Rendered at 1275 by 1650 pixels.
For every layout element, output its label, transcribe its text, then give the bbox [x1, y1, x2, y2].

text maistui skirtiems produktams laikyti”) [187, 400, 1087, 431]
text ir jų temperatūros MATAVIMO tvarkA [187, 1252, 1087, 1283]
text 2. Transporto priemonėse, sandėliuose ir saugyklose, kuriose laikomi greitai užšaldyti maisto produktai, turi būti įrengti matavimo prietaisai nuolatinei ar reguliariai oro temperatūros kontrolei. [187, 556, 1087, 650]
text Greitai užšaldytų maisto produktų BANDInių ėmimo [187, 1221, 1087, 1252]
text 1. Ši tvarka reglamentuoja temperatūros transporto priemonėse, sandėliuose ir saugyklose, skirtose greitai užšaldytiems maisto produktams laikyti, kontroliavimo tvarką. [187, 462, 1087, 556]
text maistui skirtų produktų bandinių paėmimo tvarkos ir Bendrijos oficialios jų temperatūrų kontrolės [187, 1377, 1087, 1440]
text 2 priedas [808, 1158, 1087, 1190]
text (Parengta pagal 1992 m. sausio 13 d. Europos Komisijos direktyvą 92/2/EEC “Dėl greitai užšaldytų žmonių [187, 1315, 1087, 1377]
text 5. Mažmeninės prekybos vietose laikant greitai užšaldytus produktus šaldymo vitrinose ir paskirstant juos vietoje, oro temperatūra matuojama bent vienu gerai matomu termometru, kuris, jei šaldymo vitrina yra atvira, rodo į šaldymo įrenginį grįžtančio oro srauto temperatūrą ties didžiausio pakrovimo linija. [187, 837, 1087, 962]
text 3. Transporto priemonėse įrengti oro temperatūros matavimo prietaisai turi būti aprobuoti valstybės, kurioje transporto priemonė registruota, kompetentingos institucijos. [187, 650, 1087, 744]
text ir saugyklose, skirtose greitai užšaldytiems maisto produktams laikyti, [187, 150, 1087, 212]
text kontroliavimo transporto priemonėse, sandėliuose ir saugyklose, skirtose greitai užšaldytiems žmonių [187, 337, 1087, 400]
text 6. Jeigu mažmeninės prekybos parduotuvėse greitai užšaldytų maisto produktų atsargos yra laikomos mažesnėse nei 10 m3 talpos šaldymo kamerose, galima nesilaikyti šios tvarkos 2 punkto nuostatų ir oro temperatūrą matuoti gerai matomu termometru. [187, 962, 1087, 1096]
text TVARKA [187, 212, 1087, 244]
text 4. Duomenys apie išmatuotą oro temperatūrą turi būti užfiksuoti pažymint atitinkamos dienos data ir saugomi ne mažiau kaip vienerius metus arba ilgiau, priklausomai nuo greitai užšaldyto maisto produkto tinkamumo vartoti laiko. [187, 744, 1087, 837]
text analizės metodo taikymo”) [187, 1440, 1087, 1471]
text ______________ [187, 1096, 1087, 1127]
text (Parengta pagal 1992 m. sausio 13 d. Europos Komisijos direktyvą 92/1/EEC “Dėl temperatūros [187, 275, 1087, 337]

TASK GOAL
Present the data from the line holding "text maistui skirtiems" through the line holding "text 1. Ši tvarka", inclusive, as a numbered list with any blank lines left out.

SOLUTION TO THE EXERCISE
1. text maistui skirtiems produktams laikyti”) [187, 400, 1087, 431]
2. text ir jų temperatūros MATAVIMO tvarkA [187, 1252, 1087, 1283]
3. text 2. Transporto priemonėse, sandėliuose ir saugyklose, kuriose laikomi greitai užšaldyti maisto produktai, turi būti įrengti matavimo prietaisai nuolatinei ar reguliariai oro temperatūros kontrolei. [187, 556, 1087, 650]
4. text Greitai užšaldytų maisto produktų BANDInių ėmimo [187, 1221, 1087, 1252]
5. text 1. Ši tvarka reglamentuoja temperatūros transporto priemonėse, sandėliuose ir saugyklose, skirtose greitai užšaldytiems maisto produktams laikyti, kontroliavimo tvarką. [187, 462, 1087, 556]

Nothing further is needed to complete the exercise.